The consequences of this are far-reaching, as it feeds into South Africa’s Science, Technology, Engineering and Mathematics (STEM) skills shortage, which has been amplified in the latest National List of Occupations in High Demand (OIHD). Presented in November last year, the document features 345 scarce occupations, of which the bulk – from engineers and biotechnologists to architects and investment professionals – requires concrete mathematics and STEM skills sets.

Experts say the starting point of solving this two-headed crisis is to make STEM subjects such as maths more exciting and desirable, for instance, by tapping into the Fourth Digital Revolution in general and gamification in particular. “This type of technology uses gaming elements in non-game contexts, in this case, education, to fuel children’s natural drive to compete, perform, learn, and socialise whilst maximising their overall learning performance,” says Philip von Ziegler, global head of English markets at Smartick.

Founded in 2009, the company has produced an Artificial Intelligence (AI)-powered online maths programme that gives children aged 4 to 13 access to a virtual world in exchange for 15-minutes of focused, hardcore maths. “Your performance during these sessions determines your reward in stars and gems, which you can spend in the virtual world to upgrade your Avatar, your Avatar’s house, buy pets, and acquire new clothes. The better you do during your sessions, the more rewards you get, and the more virtual spending power you have,” Von Ziegler says. “This incentivises kids to do their best.”

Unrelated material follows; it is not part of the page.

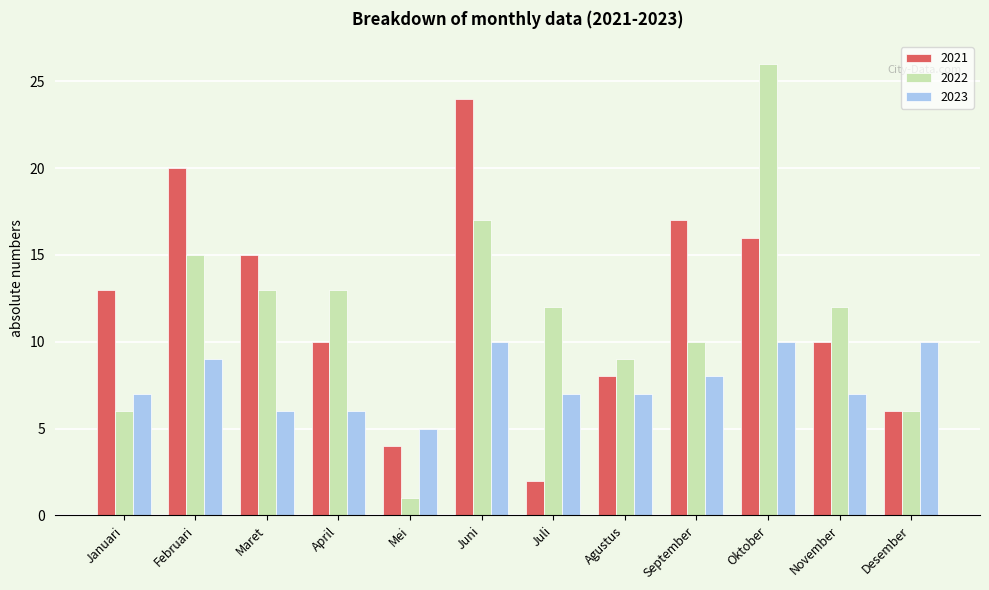

What is the highest value of the 2022 series?

26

He explains Smartick’s virtual world is as education-centred as the maths sessions themselves, but in a fun way. “Besides your Avatar’s house, this world comprises a virtual classroom which we have filled with interactive tutorials learners can use to take on more sessions and deepen their knowledge. The virtual boxing gym enables participants to compete against one another in real-time maths sparring sessions,” he says, noting all questions are tailored to each student’s ability thanks to the power of AI.

The brain game section is Smartick’s most important segment, featuring a wide range of brain games that intend to develop learners’ memory, logic, reasoning, critical thinking, focus, physical flexibility, and health. “These, too, are essential skills in day-to-day life.”

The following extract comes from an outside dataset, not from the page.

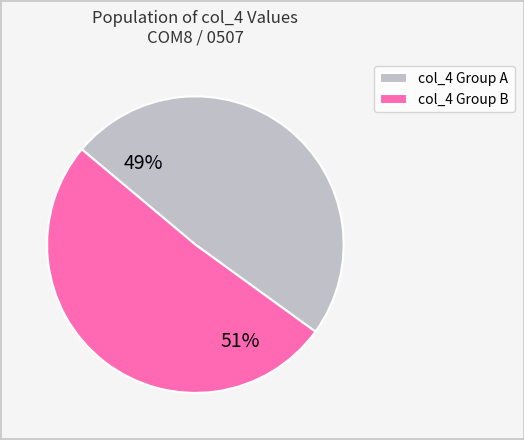

Approximately how many times larger is the value at col_4 Group B compared to col_4 Group A?

1.0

Over the past years, Von Ziegler and his colleagues have kept a close eye on the programme’s impact. Some outcomes have been staggering, he says. “Last year, we followed the progress of two children of a domestic worker, a 15-year-old boy and a 10-year-old girl. Both had been struggling with maths for a while and started the programme in May 2020, by doing twenty sessions per month.”  

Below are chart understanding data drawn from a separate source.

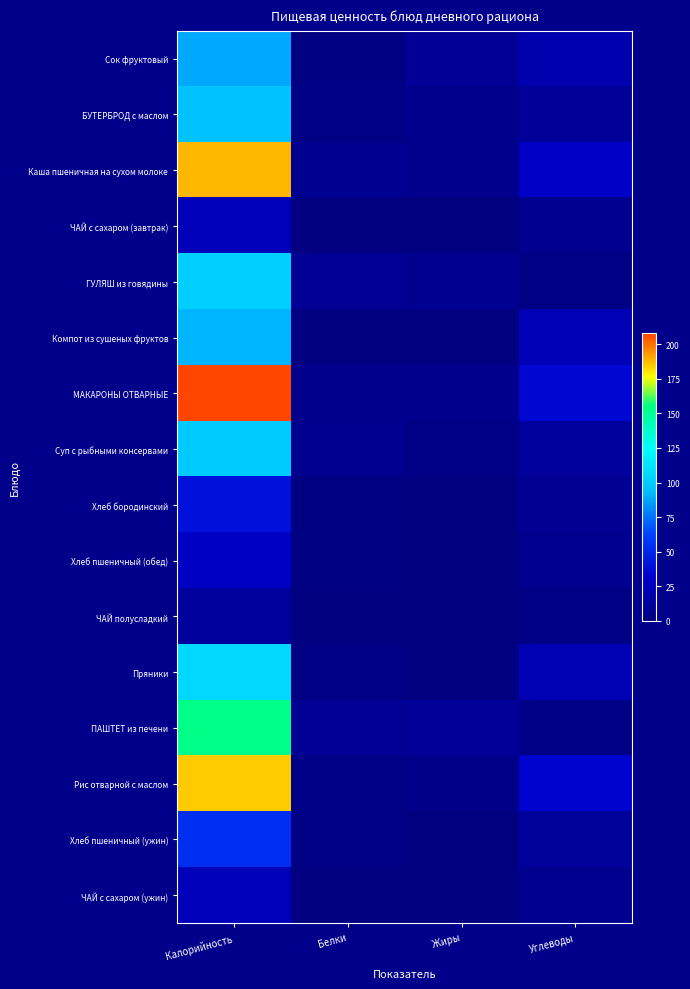

Reading left to right, extract all data points from this chart.

Сок фруктовый: Калорийность=88.5	Белки=0.9	Жиры=9.1	Углеводы=18.9
БУТЕРБРОД с маслом: Калорийность=95.2	Белки=1.7	Жиры=5.3	Углеводы=10.2
Каша пшеничная на сухом молоке: Калорийность=187.9	Белки=6.6	Жиры=5.2	Углеводы=28.7
ЧАЙ с сахаром (завтрак): Калорийность=23.8	Белки=0.2	Жиры=0.0	Углеводы=5.8
ГУЛЯШ из говядины: Калорийность=101.6	Белки=8.3	Жиры=6.7	Углеводы=2.0
Компот из сушеных фруктов: Калорийность=91.5	Белки=0.4	Жиры=0.0	Углеводы=22.5
МАКАРОНЫ ОТВАРНЫЕ: Калорийность=208.0	Белки=5.0	Жиры=5.3	Углеводы=35.0
Суп с рыбными консервами: Калорийность=99.2	Белки=6.3	Жиры=3.1	Углеводы=11.4
Хлеб бородинский: Калорийность=40.0	Белки=1.6	Жиры=0.3	Углеводы=7.7
Хлеб пшеничный (обед): Калорийность=28.2	Белки=0.9	Жиры=0.1	Углеводы=5.9
ЧАЙ полусладкий: Калорийность=11.9	Белки=0.1	Жиры=0.0	Углеводы=2.9
Пряники: Калорийность=106.1	Белки=1.7	Жиры=0.0	Углеводы=21.8
ПАШТЕТ из печени: Калорийность=154.3	Белки=8.8	Жиры=10.1	Углеводы=3.1
Рис отварной с маслом: Калорийность=185.0	Белки=3.1	Жиры=4.5	Углеводы=33.0
Хлеб пшеничный (ужин): Калорийность=54.0	Белки=1.7	Жиры=0.2	Углеводы=11.3
ЧАЙ с сахаром (ужин): Калорийность=23.8	Белки=0.2	Жиры=0.0	Углеводы=5.8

The girl started with a 52% maths average, which had been her average throughout primary school, and the boy was in the low 40s, Von Ziegler says. “Within four months, she climbed up to 85% whilst the boy, who was outside our age range but lacked a solid maths understanding, achieved a 75% grade, almost double of where he used to be less than a year ago! We did nothing miraculous, besides giving them the tools to strengthen their maths foundation in a fun way.” Whilst helping children improve their maths grades and study prospects is good for them, there are more winners. “It helps nurture the skills we need so badly as a country, locally and from the ground up,” Von Ziegler says, referring to the above-mentioned OIHD-report. “The fact we are not producing the talent we need is badly affecting the private sector, which is forcing them to import employees, but also on the economy as a whole.”